Oggi, afferma Arlacchi, la situazione di Israele rispetto a quella storica del Sudafrica è molto più grave. “In entrambi i casi siamo di fronte a regimi “rogne”, “delinquenti” che si sono posti ai margini della comunità internazionale, ma lo stato razzista bianco sudafricano non tentò mai il genocidio o la deportazione di massa della popolazione nera. Gli anni di transizione…..costarono ai neri africani “solo” 14.000 morti (in Palestina ci avviamo progressivamente verso i 45.000 palestinesi accertati, di cui molti bambini, più i migliaia sepolti sotto le macerie di Gaza ndr). Negli ultimi decenni della sua vita, il regime di Johannesburg non mosse guerra né all’ONU né alle missioni ONU. Il suo tramonto è avvenuto con un accordo tra le parti e con la promessa di una futura riconciliazione”.

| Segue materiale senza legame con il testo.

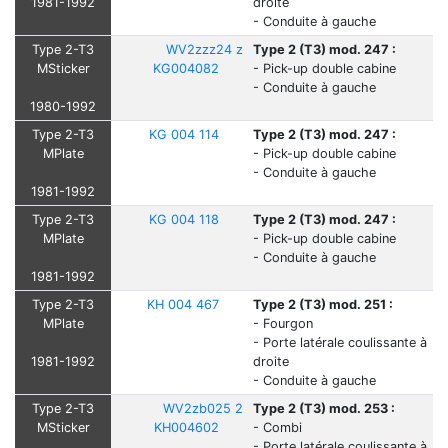
1981-1992
droite
- Conduite à gauche
Type 2-T3
WV2zzz24 z
Type 2 (T3) mod. 247 :
MSticker
KG004082
- Pick-up double cabine
- Conduite à gauche
1980-1992
Type 2-T3
KG 004 114
Type 2 (T3) mod. 247 :
MPlate
- Pick-up double cabine
- Conduite à gauche
1981-1992
Type 2-T3
KG 004 118
Type 2 (T3) mod. 247 :
MPlate
- Pick-up double cabine
- Conduite à gauche
1981-1992
Type 2-T3
KH 004 467
Type 2 (T3) mod. 251 :
MPlate
- Fourgon
- Porte latérale coulissante à
1981-1992
droite
- Conduite à gauche
Type 2-T3
WV2zb025 2
Type 2 (T3) mod. 253 :
MSticker
KH004602
- Combi
- Porte latérale coulissante à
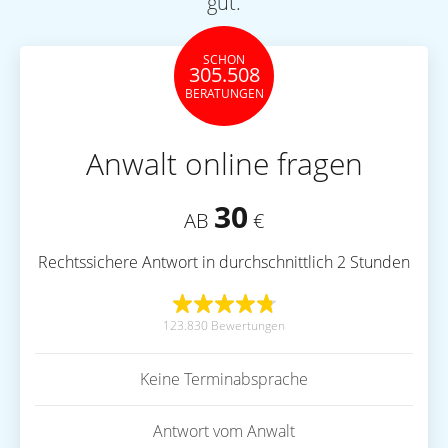
gut.
SCHON
305.508
BERATUNGEN
Anwalt online fragen
30
AB
€
Rechtssichere Antwort in durchschnittlich 2 Stunden
123.830 Bewertungen
Keine Terminabsprache
Antwort vom Anwalt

E qui Pino Arlacchi giunge alla definitiva conclusione “mandare via Israele dall’Onu è una misura drastica ma necessaria, occorre rompere la bolla di isteria e onnipotenza dentro cui vive un regime di psicopatici che non si rendono conto di essere in guerra non contro i palestinesi e il Medio Oriente, ma contro il mondo intero. Lo choc può essere salutare anche per il suo protettore, una superpotenza in declino tentata di andare nella stessa pericolosa direzione”.
Dato l’alto profilo internazionale del suo autore, già vice-segretario generale dell’ONU, la proposta avanzata da Pino Arlacchi merita di essere portata a conoscenza anche dei nostri lettori.